- _WHAT THE EXERCISE ASKS_: The answer should be the records below, word for word, with every image left out.

--- START ---

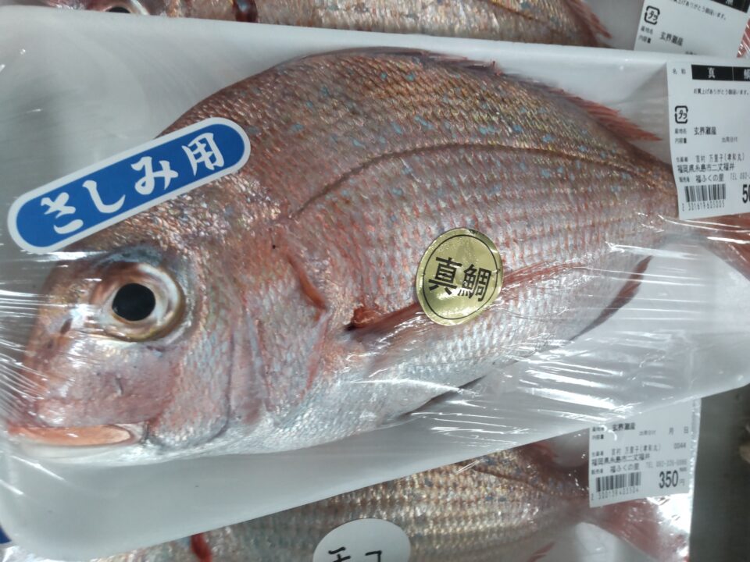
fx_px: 520
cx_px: 375
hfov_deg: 71.6
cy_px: 281
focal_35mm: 24
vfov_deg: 56.8
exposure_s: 1/40
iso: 191
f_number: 2
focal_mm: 3.43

--- END ---

- _SOLVED PROBLEM_:
fx_px: 520
cx_px: 375
hfov_deg: 71.6
cy_px: 281
focal_35mm: 24
vfov_deg: 56.8
exposure_s: 1/40
iso: 191
f_number: 2
focal_mm: 3.43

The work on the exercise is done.